Key experience of creative expression. Including understanding things through hearing, touch, taste and smell, imitating actions, connecting models, pictures and photos with real scenes and things, playing dress-up games and role games.
Key experience in developing logical reasoning. Including: exploring and describing the characteristics of things, paying attention to and describing the similarities and differences of things, classifying and matching, using and describing objects in different ways, describing the characteristics that things do not have or the categories they do not belong to, etc.
The key experience of understanding time and space. Including decomposing objects, rearranging the positions of groups or objects in space (folding, bending, unfolding, overlapping and binding), observing the changes of spatial positions, making plans and completing plans, and describing and representing past events.
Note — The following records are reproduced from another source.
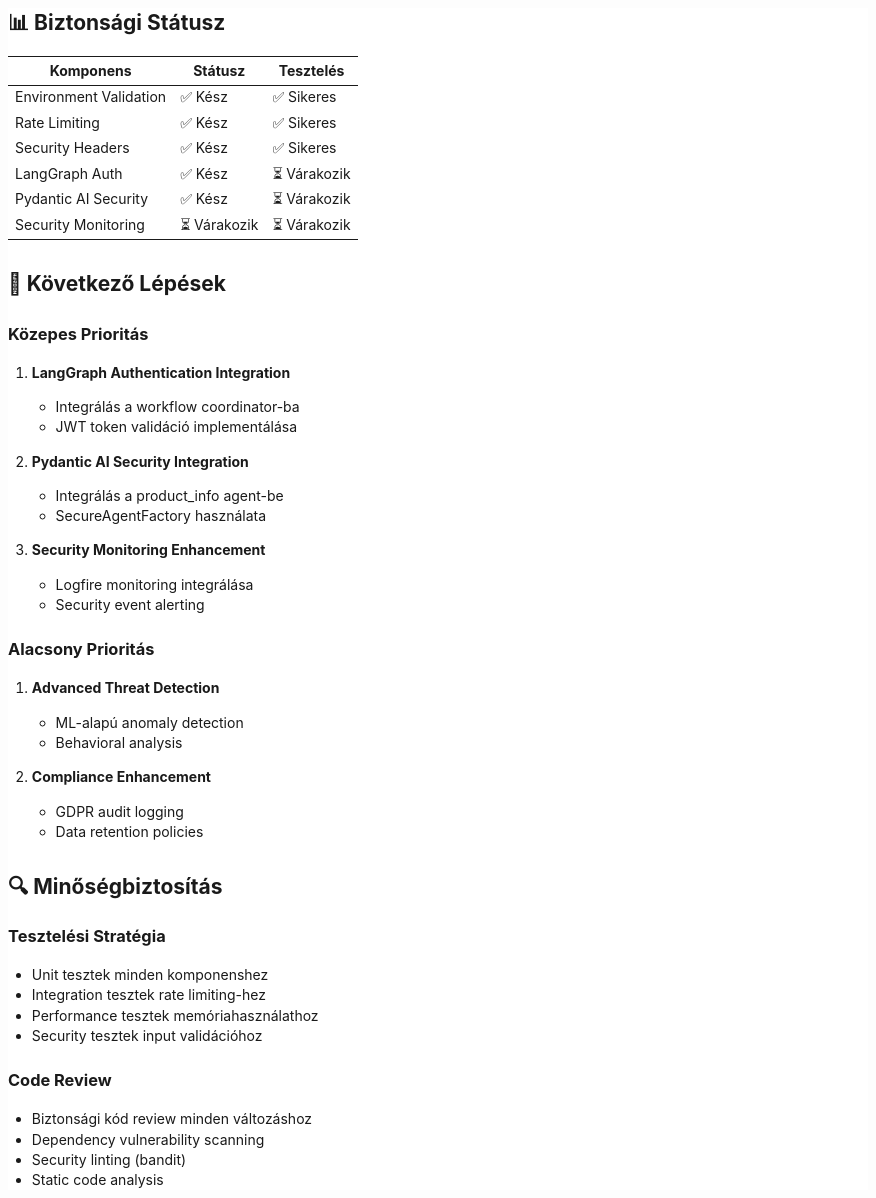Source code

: ## 📊 **Biztonsági Státusz**

| Komponens | Státusz | Tesztelés |
|-----------|---------|-----------|
| Environment Validation | ✅ Kész | ✅ Sikeres |
| Rate Limiting | ✅ Kész | ✅ Sikeres |
| Security Headers | ✅ Kész | ✅ Sikeres |
| LangGraph Auth | ✅ Kész | ⏳ Várakozik |
| Pydantic AI Security | ✅ Kész | ⏳ Várakozik |
| Security Monitoring | ⏳ Várakozik | ⏳ Várakozik |

## 🎯 **Következő Lépések**

### Közepes Prioritás
1. **LangGraph Authentication Integration**
   - Integrálás a workflow coordinator-ba
   - JWT token validáció implementálása

2. **Pydantic AI Security Integration**
   - Integrálás a product_info agent-be
   - SecureAgentFactory használata

3. **Security Monitoring Enhancement**
   - Logfire monitoring integrálása
   - Security event alerting

### Alacsony Prioritás
1. **Advanced Threat Detection**
   - ML-alapú anomaly detection
   - Behavioral analysis

2. **Compliance Enhancement**
   - GDPR audit logging
   - Data retention policies

## 🔍 **Minőségbiztosítás**

### Tesztelési Stratégia
- Unit tesztek minden komponenshez
- Integration tesztek rate limiting-hez
- Performance tesztek memóriahasználathoz
- Security tesztek input validációhoz

### Code Review
- Biztonsági kód review minden változáshoz
- Dependency vulnerability scanning
- Security linting (bandit)
- Static code analysis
3. Environmental layout: Haynes science curriculum mainly promotes children's active learning by providing them with an environment that can support their active learning. This environment mainly refers to the layout of activity rooms.
The principles of activity room layout are: encouraging children to participate actively and get personal, meaningful and educational experiences; Children's interests should be considered when the activity room is divided into study area and activity area; Increase children's development opportunities in language, spatial relations and other aspects; Strengthen the study of necessary skills and concepts and the opportunity to use them.
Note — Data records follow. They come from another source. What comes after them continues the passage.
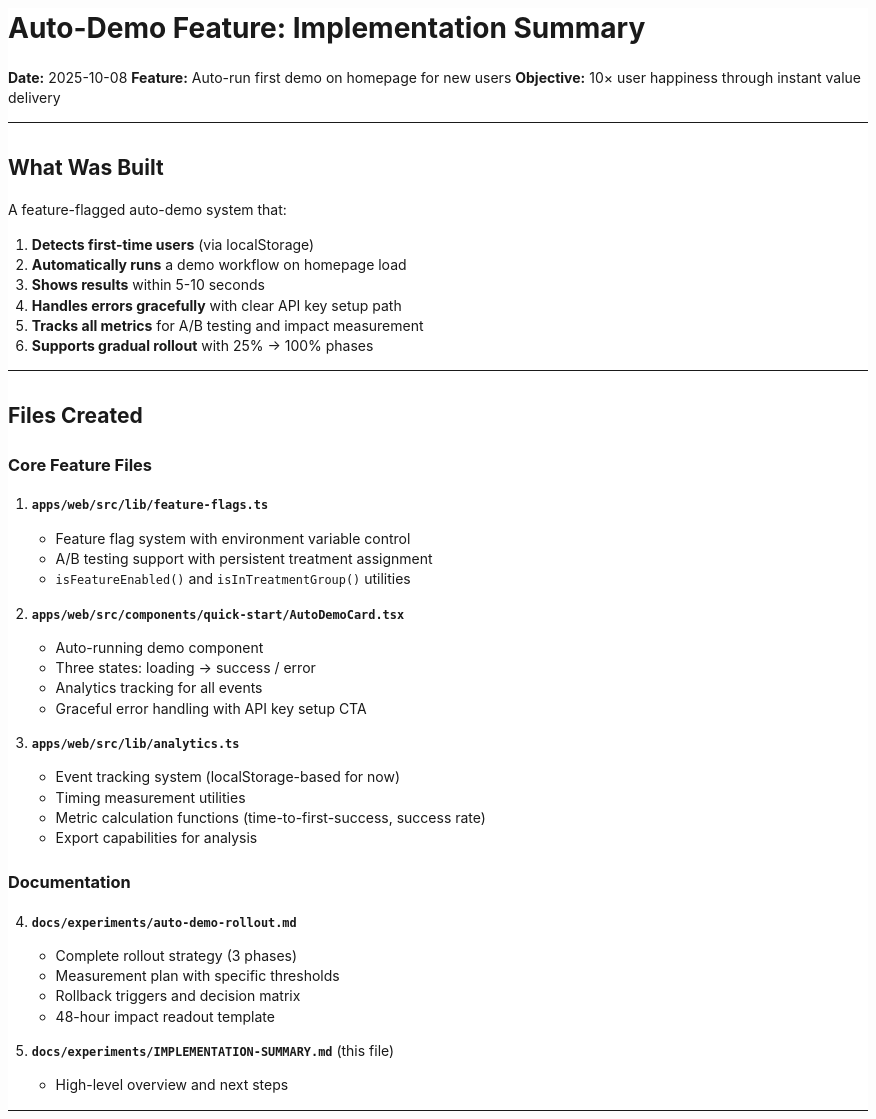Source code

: # Auto-Demo Feature: Implementation Summary

**Date:** 2025-10-08
**Feature:** Auto-run first demo on homepage for new users
**Objective:** 10× user happiness through instant value delivery

---

## What Was Built

A feature-flagged auto-demo system that:

1. **Detects first-time users** (via localStorage)
2. **Automatically runs** a demo workflow on homepage load
3. **Shows results** within 5-10 seconds
4. **Handles errors gracefully** with clear API key setup path
5. **Tracks all metrics** for A/B testing and impact measurement
6. **Supports gradual rollout** with 25% → 100% phases

---

## Files Created

### Core Feature Files

1. **`apps/web/src/lib/feature-flags.ts`**
   - Feature flag system with environment variable control
   - A/B testing support with persistent treatment assignment
   - `isFeatureEnabled()` and `isInTreatmentGroup()` utilities

2. **`apps/web/src/components/quick-start/AutoDemoCard.tsx`**
   - Auto-running demo component
   - Three states: loading → success / error
   - Analytics tracking for all events
   - Graceful error handling with API key setup CTA

3. **`apps/web/src/lib/analytics.ts`**
   - Event tracking system (localStorage-based for now)
   - Timing measurement utilities
   - Metric calculation functions (time-to-first-success, success rate)
   - Export capabilities for analysis

### Documentation

4. **`docs/experiments/auto-demo-rollout.md`**
   - Complete rollout strategy (3 phases)
   - Measurement plan with specific thresholds
   - Rollback triggers and decision matrix
   - 48-hour impact readout template

5. **`docs/experiments/IMPLEMENTATION-SUMMARY.md`** (this file)
   - High-level overview and next steps

---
4. Course content: The content of Haines science course comes from children's interests and key experiences. The key experience has been mentioned above, so I won't repeat it. This course attaches importance to children's interests, which is related to the concept of active learning. Only when children are interested in something will they take the initiative to explore and learn.
5. Curriculum implementation: Curriculum implementation is mainly carried out through the daily timetable, which includes three links: planning, action and memory, so as to keep the continuity of activities as much as possible.
"Planning time" is the beginning of daily activities. Children can express their wishes to their teachers and regard themselves as individuals who can take action according to their own decisions. Before implementing the plan, discuss the plan with your child repeatedly to help your child have a clear view, know every step of the plan and know how to implement the plan.
Children and teachers have achieved a win-win situation in this process of dialogue and thinking. For children, knowledge has been consolidated and motivation has been strengthened; For teachers, they can have a more comprehensive understanding of children's plans, preset the difficulties that children may encounter in activities in advance, and make preparations.
"Action time" is the longest time in daily activities. During this period, children make their own plans step by step by exploring learning materials, communicating with peers and trying their own ideas. Teachers mainly observe how children collect information and solve problems, and join children's activities at an appropriate time to expand and create a problem-solving environment.
"Remembering time" is a process in which children are divided into groups and show their experiences in various ways. It enables children to show their "intellectual schema" to others.
6. The role of teachers: In advanced courses, the role of teachers is mainly to encourage children to actively solve problems. Specifically, it includes: providing rich materials and activities for children to choose.
Clearly ask children to decide plans and set goals in some way, and find and judge different solutions to problems in the process of completing tasks; Through questions, suggestions and environmental design, we create activity scenes for children with key experiences related to their thinking development, language development and social development.